→ **Exercise set**:
(a) Answer these questions about the .22LR ammo thread, labeling each answer (i), (ii) or (iii):
(i) Which ammo brand does Overkill0084 call consistently good?
(ii) What firearm did RevRon use for the ammo test?
(iii) How many rounds of each ammunition did RevRon fire in the test?
(b) From the .22LR ammo thread, extract the passage that begins at the words "By asking what" and stops after the words "tastes in ammo.".

→ **Document excerpt**:
>>>>>

# Cleanest/Most Reliable .22LR Ammo. Whats Your Opinion?



## RevRon (Feb 20, 2011)

What is your opinion? If you have a split opinion select other. If you select other, please explain via a post. Thanks for participating.


----------



## Overkill0084 (Nov 28, 2010)

I don't know if they are actually "the best," but I have found CCI ammo to be consistantly good stuff.


----------



## talldrink (Dec 21, 2010)

By asking what is reliable as far as fail to fire I couldn't tell you the last time I had a missfire from a CCI product, all of it is really good stuff. I have to admit that I've never used any of the hyper velocity rounds. But if your asking for reliable feed and extraction, you'll never know until you try them out in your gun. Just like the saying "One mans junk is another man treasure". I've seen 2 guns of the same model have very different tastes in ammo.

Cleanest... Can't help you much there. To me, rimfire = dirty in a autoloader. I always clean up after every range session anyway so it matters very little to me.


----------



## RevRon (Feb 20, 2011)

I went out today and bought several different brands and types of rounds. I've always had good luck with CCI as well. I have been using stingers as a self-defense round in my wifes P22 and I broke it in with velocitors. A have had a few misfires and failure to cycle with Federals 550 pack but considering I only use the Federal during target practice, that's not really an issue. Ill post back after trying out a few different boxes of ammo. :smt071


----------



## RevRon (Feb 20, 2011)

*Results Of Ammo Test*

Okay, I fired 100 rounds of each ammunition and cleaned the test firearm between each brand. I took notice of misfires, failures to feed (FTF), failures to cycle (FTC), amount of lead fouling inside the barrel (LF), and of course how dirty they made the pistol (DF). The firearm used in the test was a Walther P22. Lead fouling and dirtiness will be judged on a ten point scale with "1" being the worst and "10" being the best. The results were as follows.

<<<<<

→ **Provided material**:
>>>>>

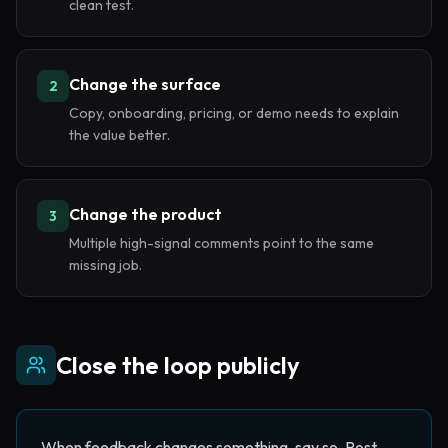
clean test.
Change the surface
2
Copy, onboarding, pricing, or demo needs to explain
the value better.
Change the product
3
Multiple high-signal comments point to the same
missing job.
Close the loop publicly
When feedback changes something, say so. Post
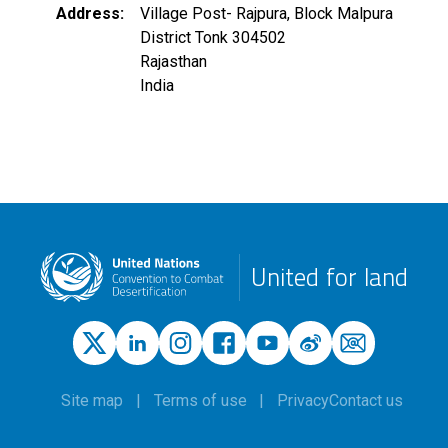
Address
Village Post- Rajpura, Block Malpura
District Tonk
304502
Rajasthan
India
United for land
Site map
Terms of use
Privacy
Contact us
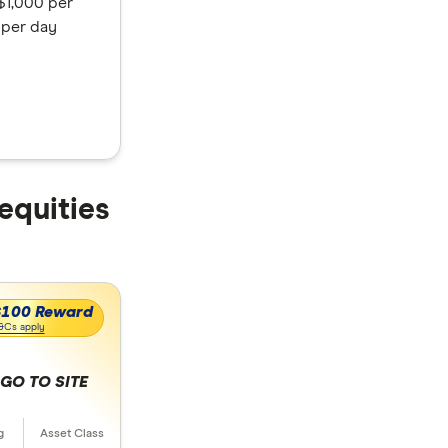
$1,000 per
 per day
 equities
$100 Reward
&Cs apply
GO TO SITE
 selection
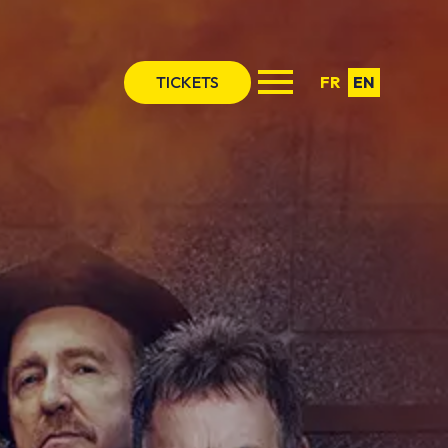
TICKETS
FR
EN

<<<<<

→ **Results by task**:
(a)
(i) CCI
(ii) A Walther P22
(iii) 100 rounds

(b)
By asking what is reliable as far as fail to fire I couldn't tell you the last time I had a missfire from a CCI product, all of it is really good stuff. I have to admit that I've never used any of the hyper velocity rounds. But if your asking for reliable feed and extraction, you'll never know until you try them out in your gun. Just like the saying "One mans junk is another man treasure". I've seen 2 guns of the same model have very different tastes in ammo.